Activity
Retype the text lines of all the entries below, character for character and in their original order, leaving out the pictures.

Recorded data
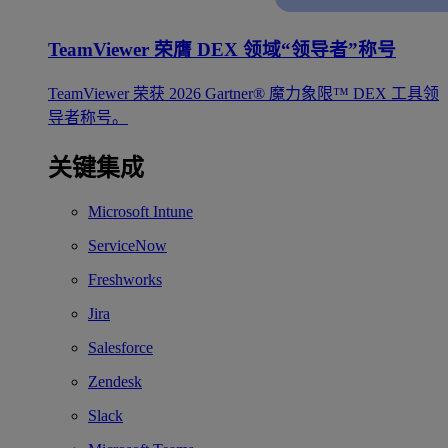
TeamViewer 荣膺 DEX 领域“领导者”称号
TeamViewer 荣获 2026 Gartner® 魔力象限™ DEX 工具领
导者称号。
关键集成
Microsoft Intune
ServiceNow
Freshworks
Jira
Salesforce
Zendesk
Slack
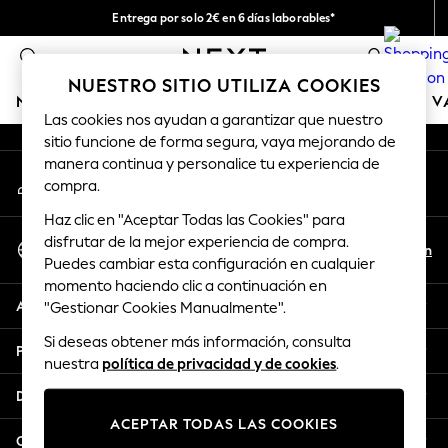
Entrega por solo 2€ en 6 días laborables*
An error occurred on client
Devoluciones fáciles en 28 días*
0
Nuestra redes sociales
NUESTRO SITIO UTILIZA COOKIES
NIÑA
NIÑO
BEBÉ
MUJER
HOMBRE
TIENDA DE 
Las cookies nos ayudan a garantizar que nuestro
sitio funcione de forma segura, vaya mejorando de
GIRLS
manera continua y personalice tu experiencia de
Mi cuenta
New In
compra.
Inicia sesión en tu cuenta
50 - 92cm (0 - 24 months)
Haz clic en "Aceptar Todas las Cookies" para
98 - 110cm (3 - 5 years)
Seleccionar Idioma
disfrutar de la mejor experiencia de compra.
116 - 134cm (6 - 9 years)
Es
En
Puedes cambiar esta configuración en cualquier
Español
140 - 174cm (10 - 15+ years)
momento haciendo clic a continuación en
Trending: Top & Short Sets
Ayuda
"Gestionar Cookies Manualmente".
Trending: Clogs
Si deseas obtener más información, consulta
Toy Story
Privacidad y legal
nuestra
política de privacidad y de cookies
.
THE SET
All Clothing
Departamentos
Coats & Jackets
ACEPTAR TODAS LAS COOKIES
Sweatshirts & Hoodies
Otros servicios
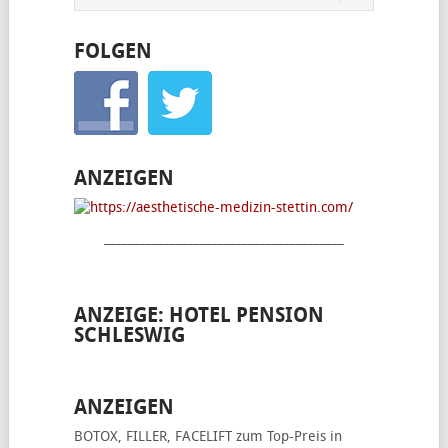
FOLGEN
ANZEIGEN
________________________________________
ANZEIGE: HOTEL PENSION
SCHLESWIG
ANZEIGEN
BOTOX, FILLER, FACELIFT
zum Top-Preis in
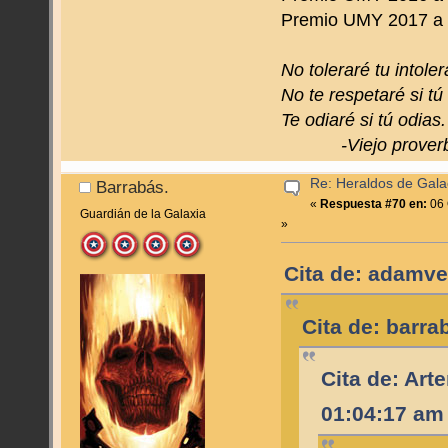
Premio UMY 2017 a to
No toleraré tu intoler
No te respetaré si tú
Te odiaré si tú odias.
-Viejo proverbi
Re: Heraldos de Galac
Barrabás.
«
Respuesta #70 en:
06 
Guardián de la Galaxia
»
Cita de: adamve
Cita de: barra
Cita de: Art
01:04:17 am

Task answer
TeamViewer 荣膺 DEX 领域“领导者”称号
TeamViewer 荣获 2026 Gartner® 魔力象限™ DEX 工具领
导者称号。
关键集成
Microsoft Intune
ServiceNow
Freshworks
Jira
Salesforce
Zendesk
Slack
Entrega por solo 2€ en 6 días laborables*
An error occurred on client
Devoluciones fáciles en 28 días*
0
Nuestra redes sociales
NUESTRO SITIO UTILIZA COOKIES
NIÑA
NIÑO
BEBÉ
MUJER
HOMBRE
TIENDA DE 
Las cookies nos ayudan a garantizar que nuestro
sitio funcione de forma segura, vaya mejorando de
GIRLS
manera continua y personalice tu experiencia de
Mi cuenta
New In
compra.
Inicia sesión en tu cuenta
50 - 92cm (0 - 24 months)
Haz clic en "Aceptar Todas las Cookies" para
98 - 110cm (3 - 5 years)
Seleccionar Idioma
disfrutar de la mejor experiencia de compra.
116 - 134cm (6 - 9 years)
Es
En
Puedes cambiar esta configuración en cualquier
Español
140 - 174cm (10 - 15+ years)
momento haciendo clic a continuación en
Trending: Top & Short Sets
Ayuda
"Gestionar Cookies Manualmente".
Trending: Clogs
Si deseas obtener más información, consulta
Toy Story
Privacidad y legal
nuestra
política de privacidad y de cookies
.
THE SET
All Clothing
Departamentos
Coats & Jackets
ACEPTAR TODAS LAS COOKIES
Sweatshirts & Hoodies
Otros servicios
FOLGEN
ANZEIGEN
________________________________________
ANZEIGE: HOTEL PENSION
SCHLESWIG
ANZEIGEN
BOTOX, FILLER, FACELIFT
zum Top-Preis in
Premio UMY 2017 a to
No toleraré tu intoler
No te respetaré si tú
Te odiaré si tú odias.
-Viejo proverbi
Re: Heraldos de Galac
Barrabás.
«
Respuesta #70 en:
06 
Guardián de la Galaxia
»
Cita de: adamve
Cita de: barra
Cita de: Art
01:04:17 am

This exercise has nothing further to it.